Flexibilité de la loi et indépendance du juge
Décidément l’arrestation de Karoui intervient comme un cheveu dans la soupe juste, à l’ouverture de la période électorale, et ne cesse de donner lieu à divers commentaires voire à des critiques sur l’inopportunité d’une telle arrestation qui a affecté en quelque sorte le processus démocratique car rappelant des pratiques de l’ancien régime. C’est ce qu’il ressort des différents commentaires de différents observateurs, en Tunisie comme à l’étranger, le dernier en date étant celui d’un député français qui a interrogé à l’hémicycle du palais Bourbon, le premier ministre français à propos de cette arrestation, qualifiant le processus démocratique en Tunisie d’inquiétant et de curieux en son genre. Certes, il n’a pas à s’immiscer dans nos affaires intérieures, mais c’est l’avis d’un observateur étranger qui est susceptible de nous interpeller et nous appelle à nous interroger sur cette arrestation, qui est ordonnée par la justice.
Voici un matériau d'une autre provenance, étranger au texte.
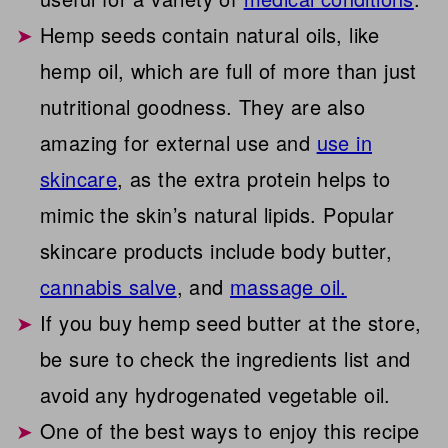
Hemp seeds contain natural oils, like
hemp oil, which are full of more than just
nutritional goodness. They are also
amazing for external use and
use in
skincare
, as the extra protein helps to
mimic the skin’s natural lipids. Popular
skincare products include body butter,
cannabis salve
, and
massage oil.
If you buy hemp seed butter at the store,
be sure to check the ingredients list and
avoid any hydrogenated vegetable oil.
One of the best ways to enjoy this recipe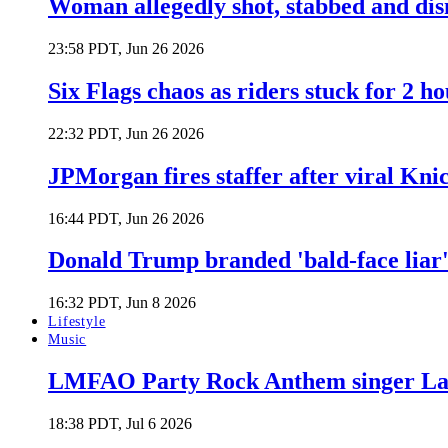
Woman allegedly shot, stabbed and di
23:58 PDT, Jun 26 2026
Six Flags chaos as riders stuck for 2 ho
22:32 PDT, Jun 26 2026
JPMorgan fires staffer after viral Kni
16:44 PDT, Jun 26 2026
Donald Trump branded 'bald-face liar' 
16:32 PDT, Jun 8 2026
Lifestyle
Music
LMFAO Party Rock Anthem singer Lau
18:38 PDT, Jul 6 2026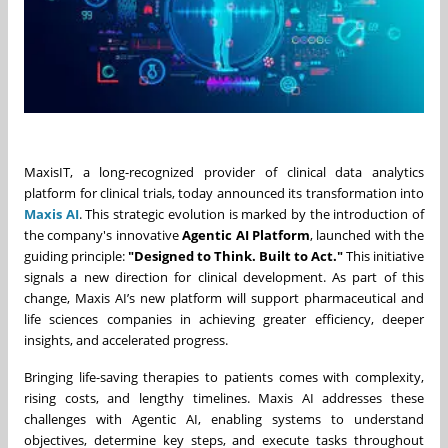
MaxisIT, a long-recognized provider of clinical data analytics
platform for clinical trials, today announced its transformation into
Maxis AI
. This strategic evolution is marked by the introduction of
the company's innovative
Agentic AI Platform
, launched with the
guiding principle:
"Designed to Think. Built to Act."
This initiative
signals a new direction for clinical development. As part of this
change, Maxis AI’s new platform will support pharmaceutical and
life sciences companies in achieving greater efficiency, deeper
insights, and accelerated progress.
Bringing life-saving therapies to patients comes with complexity,
rising costs, and lengthy timelines. Maxis AI addresses these
challenges with Agentic AI, enabling systems to understand
objectives, determine key steps, and execute tasks throughout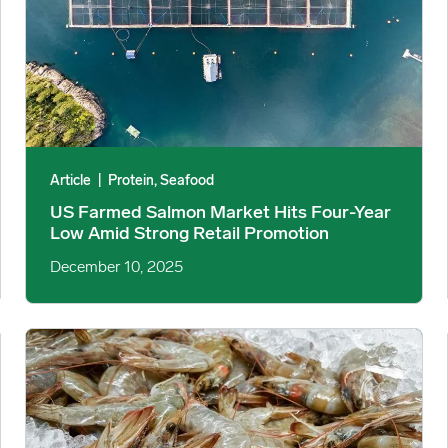
Article
|
Protein, Seafood
US Farmed Salmon Market Hits Four-Year
Low Amid Strong Retail Promotion
December 10, 2025
 Slowdown image
US Shrimp Import Estimates and Retail Signals Point to a Tig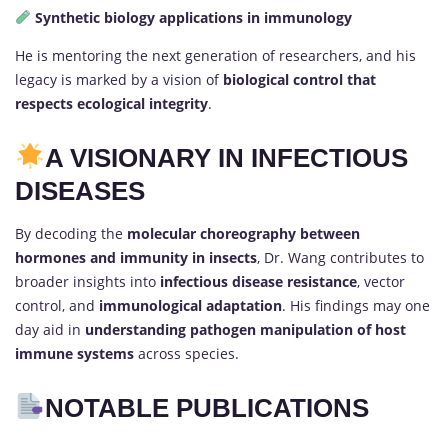
Synthetic biology applications in immunology
He is mentoring the next generation of researchers, and his
legacy is marked by a vision of
biological control that
respects ecological integrity
.
A VISIONARY IN INFECTIOUS
DISEASES
By decoding the
molecular choreography between
hormones and immunity in insects
, Dr. Wang contributes to
broader insights into
infectious disease resistance
, vector
control, and
immunological adaptation
. His findings may one
day aid in
understanding pathogen manipulation of host
immune systems
across species.
NOTABLE PUBLICATIONS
C’est sur le plan juridique qu’on se pose des questions et sur la loi qui a été appliquée ainsi que sur l’intime conviction du juge.
Il faut d’abord faire remarquer qu’il ne s’agit nullement de critiquer ou, loin de nous, de mettre en doute l’intégrité du juge, ou encore de soutenir Karoui, soupçonné de corruption et de blanchiment d’argent, ni de l’incriminer tant qu’aucun jugement n’est intervenu à son encontre. Mais c’est surtout sur le plan du droit qu’on se place pour voir les deux faces de la médaille, car la loi est générale et impersonnelle et elle est de ce fait appliquée de la même façon pour tout le monde. Elle est bien sûr flexible comme l’affirme le doyen Carbonnier, et il entend par là que son application par le juge ne doit pas être aveugle, et c’est où intervient l’intime conviction du juge. Celle-ci ne doit pas être cependant entachée de subjectivité ou de parti pris.
En ce qui concerne la présomption d’innocence, c’est un principe de droit qui est consacré par la Constitution. Chacun est présumé innocent jusqu’à la preuve du contraire. Cela implique que si quelqu’un est accusé d’une infraction quelconque, il n’est sanctionné que lorsque la preuve de sa culpabilité est établie de manière tangible et indéniable. C’est la raison pour laquelle, la détention préventive, ordonnée par le juge d’instruction, est une procédure exceptionnelle aux termes de l’article 84 du code de procédure pénale. Ce qui signifie qu’elle est appliquée dans des cas précis, tels que lorsque la libération du mis en cause constitue un danger pour la société, ou lorsque l’accusé ne répond pas de garantie de domicile, et risque de fuir la justice. L’article 85, vient étayer les cas où il est nécessaire de recourir à cette procédure à savoir : «dans les cas de crimes ou délits flagrants et toutes les fois que, en raison de l'existence de présomptions graves, la détention semble nécessaire comme une mesure de sécurité pour éviter de nouvelles infractions, comme une garantie de l'exécution de la peine ou comme un moyen d'assurer la sûreté de l'information».
Par ailleurs le substitut du procureur général près la Cour d’appel a rejeté, dernièrement, la demande d’autorisation d’interviewer Karoui, qui lui a été présentée par une chaîne télévisée privée, et consistant à l’interviewer depuis le lieu de sa détention. Cependant que d’un autre côté le président de l’instance supérieure indépendante pour les élections (ISIE) avait déclaré auparavant qu’il n’y voyait pas d’inconvénient en tant qu’autorité électorale, mais qu’il fallait saisir le juge compétent. Entre l’instance judiciaire et l’instance des élections les avis diffèrent et le sort du candidat balance.
Le ministère de la Justice a de son côté déclaré que l’autorisation d’une interview est tributaire de l’accord du directeur de la prison en vertu de la loi relative à l’organisation des prisons. Cette loi qui régit les conditions de détention dans les prisons en vue d'assurer l'intégrité physique et morale du détenu, de le préparer à la vie libre et d'aider à sa réinsertion. Contient notamment des dispositions sur les droits et les obligations des détenus et l'assistance sociale.
Que dit la loi sur ce point ? Elle interdit l’accès aux prisons de toute personne hormis les magistrats et, bien sûr, les avocats et les membres de la famille du détenu, avec un permis de visite préalablement délivré, par les instances compétentes. Il y a également les gouverneurs qui sont habilités par la même loi. Cependant celle-ci laisse la latitude au directeur de la prison de prendre la décision idoine, dans certains autres cas.
L’élasticité de la loi est fonction de ses carences et les failles qu’elle comporte, et c’est pour cette raison qu’elle est également le baromètre de la justice et de l’indépendance du juge.